-- Opening Marker --

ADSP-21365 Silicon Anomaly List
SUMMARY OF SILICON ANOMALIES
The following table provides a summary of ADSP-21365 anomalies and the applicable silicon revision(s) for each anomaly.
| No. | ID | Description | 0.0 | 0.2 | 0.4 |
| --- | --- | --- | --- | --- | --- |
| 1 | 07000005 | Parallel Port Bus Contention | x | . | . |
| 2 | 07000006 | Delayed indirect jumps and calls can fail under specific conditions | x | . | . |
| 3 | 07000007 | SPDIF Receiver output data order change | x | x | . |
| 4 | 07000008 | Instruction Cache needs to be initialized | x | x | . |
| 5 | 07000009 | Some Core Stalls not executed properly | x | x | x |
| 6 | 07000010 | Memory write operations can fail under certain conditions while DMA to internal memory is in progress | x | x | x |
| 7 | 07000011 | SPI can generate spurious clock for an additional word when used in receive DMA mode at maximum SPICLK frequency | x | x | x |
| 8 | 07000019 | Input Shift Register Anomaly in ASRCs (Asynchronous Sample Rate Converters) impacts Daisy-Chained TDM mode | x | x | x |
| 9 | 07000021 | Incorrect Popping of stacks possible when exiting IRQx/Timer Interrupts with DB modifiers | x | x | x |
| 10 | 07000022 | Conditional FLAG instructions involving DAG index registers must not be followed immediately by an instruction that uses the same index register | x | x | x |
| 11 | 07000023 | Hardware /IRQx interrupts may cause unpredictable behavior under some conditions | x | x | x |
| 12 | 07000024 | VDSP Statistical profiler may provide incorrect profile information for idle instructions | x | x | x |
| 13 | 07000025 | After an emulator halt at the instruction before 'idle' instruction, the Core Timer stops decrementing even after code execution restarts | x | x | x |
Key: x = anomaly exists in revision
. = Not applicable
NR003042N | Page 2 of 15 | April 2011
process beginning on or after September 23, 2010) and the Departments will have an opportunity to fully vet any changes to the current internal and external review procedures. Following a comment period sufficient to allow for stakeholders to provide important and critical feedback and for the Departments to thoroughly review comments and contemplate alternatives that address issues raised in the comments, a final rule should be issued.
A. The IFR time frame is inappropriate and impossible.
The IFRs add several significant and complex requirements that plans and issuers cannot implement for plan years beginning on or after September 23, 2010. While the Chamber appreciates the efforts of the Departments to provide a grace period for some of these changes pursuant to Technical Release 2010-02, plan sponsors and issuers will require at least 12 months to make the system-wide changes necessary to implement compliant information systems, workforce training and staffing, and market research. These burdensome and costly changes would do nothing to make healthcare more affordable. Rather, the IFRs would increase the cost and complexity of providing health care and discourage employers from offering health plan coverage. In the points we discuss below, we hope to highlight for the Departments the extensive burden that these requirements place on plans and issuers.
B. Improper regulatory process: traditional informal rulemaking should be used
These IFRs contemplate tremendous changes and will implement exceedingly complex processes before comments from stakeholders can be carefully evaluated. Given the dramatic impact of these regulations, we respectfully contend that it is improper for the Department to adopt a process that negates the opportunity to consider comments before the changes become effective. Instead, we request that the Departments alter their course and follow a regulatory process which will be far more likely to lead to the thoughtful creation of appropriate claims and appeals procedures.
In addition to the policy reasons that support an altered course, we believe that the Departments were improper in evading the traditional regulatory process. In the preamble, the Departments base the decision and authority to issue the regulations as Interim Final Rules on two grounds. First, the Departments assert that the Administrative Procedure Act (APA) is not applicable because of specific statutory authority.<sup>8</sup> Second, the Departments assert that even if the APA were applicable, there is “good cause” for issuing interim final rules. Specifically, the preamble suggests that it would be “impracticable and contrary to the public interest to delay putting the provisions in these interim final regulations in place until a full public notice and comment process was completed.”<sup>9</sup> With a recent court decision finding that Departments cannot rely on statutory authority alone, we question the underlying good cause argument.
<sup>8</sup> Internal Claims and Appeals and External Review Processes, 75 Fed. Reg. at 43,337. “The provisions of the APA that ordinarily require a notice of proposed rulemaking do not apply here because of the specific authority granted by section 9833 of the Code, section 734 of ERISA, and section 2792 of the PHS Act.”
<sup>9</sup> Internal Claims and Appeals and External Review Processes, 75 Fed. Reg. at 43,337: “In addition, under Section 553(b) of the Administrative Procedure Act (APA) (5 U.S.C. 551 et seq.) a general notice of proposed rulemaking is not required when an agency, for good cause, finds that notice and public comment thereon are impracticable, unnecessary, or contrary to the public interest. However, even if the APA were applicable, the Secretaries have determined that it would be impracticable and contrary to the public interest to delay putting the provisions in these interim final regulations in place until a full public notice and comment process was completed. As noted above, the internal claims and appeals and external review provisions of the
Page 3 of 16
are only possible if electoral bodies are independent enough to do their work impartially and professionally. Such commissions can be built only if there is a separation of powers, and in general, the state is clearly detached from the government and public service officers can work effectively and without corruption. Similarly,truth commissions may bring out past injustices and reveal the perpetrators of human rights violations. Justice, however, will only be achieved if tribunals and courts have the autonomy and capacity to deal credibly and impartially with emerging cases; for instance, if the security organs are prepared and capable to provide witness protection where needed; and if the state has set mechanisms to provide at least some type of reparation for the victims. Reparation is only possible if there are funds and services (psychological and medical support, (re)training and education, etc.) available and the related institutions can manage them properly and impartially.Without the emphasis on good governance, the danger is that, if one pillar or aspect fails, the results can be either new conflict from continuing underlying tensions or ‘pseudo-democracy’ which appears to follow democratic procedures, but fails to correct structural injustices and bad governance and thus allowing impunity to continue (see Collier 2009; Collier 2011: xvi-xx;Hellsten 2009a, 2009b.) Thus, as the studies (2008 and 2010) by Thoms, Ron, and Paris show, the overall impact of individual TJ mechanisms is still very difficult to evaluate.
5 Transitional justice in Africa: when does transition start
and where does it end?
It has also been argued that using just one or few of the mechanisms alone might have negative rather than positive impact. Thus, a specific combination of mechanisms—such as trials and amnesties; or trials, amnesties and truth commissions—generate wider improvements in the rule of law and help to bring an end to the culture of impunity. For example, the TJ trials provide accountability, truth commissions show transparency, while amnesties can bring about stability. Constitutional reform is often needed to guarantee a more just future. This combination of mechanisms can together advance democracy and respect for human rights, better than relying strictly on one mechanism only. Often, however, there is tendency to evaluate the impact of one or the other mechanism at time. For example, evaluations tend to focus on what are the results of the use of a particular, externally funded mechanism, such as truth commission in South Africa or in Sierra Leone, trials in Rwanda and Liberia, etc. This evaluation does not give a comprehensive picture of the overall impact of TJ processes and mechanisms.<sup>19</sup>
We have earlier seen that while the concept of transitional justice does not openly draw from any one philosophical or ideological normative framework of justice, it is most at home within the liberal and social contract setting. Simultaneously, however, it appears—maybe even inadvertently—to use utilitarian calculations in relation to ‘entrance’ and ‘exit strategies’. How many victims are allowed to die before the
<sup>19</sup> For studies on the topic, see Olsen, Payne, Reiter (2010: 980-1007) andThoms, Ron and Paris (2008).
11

-- Closing Marker --

What you are asked to do.
How many lines in the listing above include the word "instructions"? Respond with the number and nothing else.

Reply to the exercise.
2